2. Why aren’t small boat arrivals arrested and detained?
Unauthorised migrants are administratively arrested by immigration officers and briefly detained for questioning, but they cannot be detained beyond the initial examination. UK law only allows for people to be detained for immigration purposes where there is a realistic prospect of removal within a reasonable period of time.
Someone who has claimed asylum usually has a legal right to be in the UK until that claim is decided. So, there is no realistic prospect of removal within a reasonable period, given that asylum decisions take months or years to process.
3. Can asylum be refused if the person could have claimed it in another safe country such as France?
The UN Refugee Agency says that it is not required by the Refugee Convention or international law for people to claim asylum in the first safe country they reach. People who have passed through a safe country can nevertheless be denied access to the UK’s asylum system and the law allows the Home Secretary to declare an asylum claim as inadmissible if the person was previously in another country where they could have claimed asylum. However, this is not enforceable unless another safe country is likely to accept the person “within a reasonable period of time”. Therefore, the Home Office is not able to arrange this in practice. Although it began a pilot scheme with France. The Telegraph reported on 19th September 2025 that asylum seekers told the newspaper “that if deported back to France, they would return to Britain again and again”.

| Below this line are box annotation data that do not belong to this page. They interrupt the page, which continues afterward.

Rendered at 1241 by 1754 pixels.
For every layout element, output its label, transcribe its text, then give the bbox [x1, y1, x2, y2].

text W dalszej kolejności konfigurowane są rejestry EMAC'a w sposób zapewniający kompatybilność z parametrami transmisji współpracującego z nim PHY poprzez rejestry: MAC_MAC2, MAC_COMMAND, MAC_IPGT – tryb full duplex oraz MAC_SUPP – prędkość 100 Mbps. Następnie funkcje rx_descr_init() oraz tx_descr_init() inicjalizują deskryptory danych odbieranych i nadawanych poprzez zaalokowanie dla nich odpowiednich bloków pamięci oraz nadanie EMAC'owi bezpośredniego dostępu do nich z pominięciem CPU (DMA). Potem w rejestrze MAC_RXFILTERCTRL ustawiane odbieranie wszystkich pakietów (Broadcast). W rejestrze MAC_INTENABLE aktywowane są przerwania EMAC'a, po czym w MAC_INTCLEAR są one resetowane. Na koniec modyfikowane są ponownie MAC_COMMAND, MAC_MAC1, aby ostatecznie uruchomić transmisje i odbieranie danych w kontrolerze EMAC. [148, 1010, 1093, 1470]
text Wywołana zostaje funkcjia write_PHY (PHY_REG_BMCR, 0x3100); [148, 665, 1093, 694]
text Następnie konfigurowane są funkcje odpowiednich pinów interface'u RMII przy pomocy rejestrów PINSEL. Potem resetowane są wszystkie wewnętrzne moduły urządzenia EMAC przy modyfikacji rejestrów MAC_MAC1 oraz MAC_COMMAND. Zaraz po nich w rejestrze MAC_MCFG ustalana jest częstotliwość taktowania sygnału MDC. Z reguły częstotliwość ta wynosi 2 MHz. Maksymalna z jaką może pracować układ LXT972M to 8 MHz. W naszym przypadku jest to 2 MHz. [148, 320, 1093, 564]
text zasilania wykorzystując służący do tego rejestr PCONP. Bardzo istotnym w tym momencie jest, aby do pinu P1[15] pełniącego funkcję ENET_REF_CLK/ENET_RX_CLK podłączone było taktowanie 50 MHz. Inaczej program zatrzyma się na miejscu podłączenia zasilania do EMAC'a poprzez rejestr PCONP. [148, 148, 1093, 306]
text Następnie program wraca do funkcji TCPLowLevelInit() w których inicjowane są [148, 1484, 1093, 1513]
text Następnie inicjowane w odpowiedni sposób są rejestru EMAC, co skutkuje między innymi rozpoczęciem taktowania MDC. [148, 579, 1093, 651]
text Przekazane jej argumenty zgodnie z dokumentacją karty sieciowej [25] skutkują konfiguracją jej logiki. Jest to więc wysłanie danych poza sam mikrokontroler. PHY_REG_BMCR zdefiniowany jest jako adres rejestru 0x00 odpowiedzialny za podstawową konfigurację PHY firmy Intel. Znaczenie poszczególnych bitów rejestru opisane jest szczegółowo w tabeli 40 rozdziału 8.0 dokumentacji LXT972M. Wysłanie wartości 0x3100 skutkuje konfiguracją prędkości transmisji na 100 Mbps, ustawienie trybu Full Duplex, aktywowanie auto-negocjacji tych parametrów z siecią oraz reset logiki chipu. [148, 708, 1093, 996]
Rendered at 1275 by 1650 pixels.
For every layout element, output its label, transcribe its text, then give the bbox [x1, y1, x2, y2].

4. Why are unauthorised migrants provided support with maintenance money and accommodation?
Illegal immigrants who are outside the asylum system are not allowed to claim most forms of social welfare. By contrast, asylum seekers who state they are destitute can apply to the Home Office for accommodation or subsistence payment, or both while they are waiting for a decision on their asylum claim. This is commonly referred to as asylum support. A person is destitute if they do not have adequate accommodation or any means of obtaining it, or if they have adequate accommodation or the means of obtaining it but cannot meet their other essential living needs.
5. When can asylum seekers be granted legal residence in the UK?
There are two main types of legal status that can be granted to people who claim asylum. These are refugee status or humanitarian protection. Under the Immigration Rules, the central requirement for refugee status is that the person is a refugee, as defined in Article 1 of the 1951 convention. Humanitarian protection does not require a person to be a refugee under the 1951 Convention, but instead allows them to be granted asylum if they would face a real risk of suffering serious harm. The Immigration Rules define “serious harm” to mean the death penalty, unlawful killing, torture, inhumane or degrading treatment or punishment. People granted either refugee status or humanitarian protection status have a right to work in the UK and access the welfare system on the same basis as British citizens and permanent residence.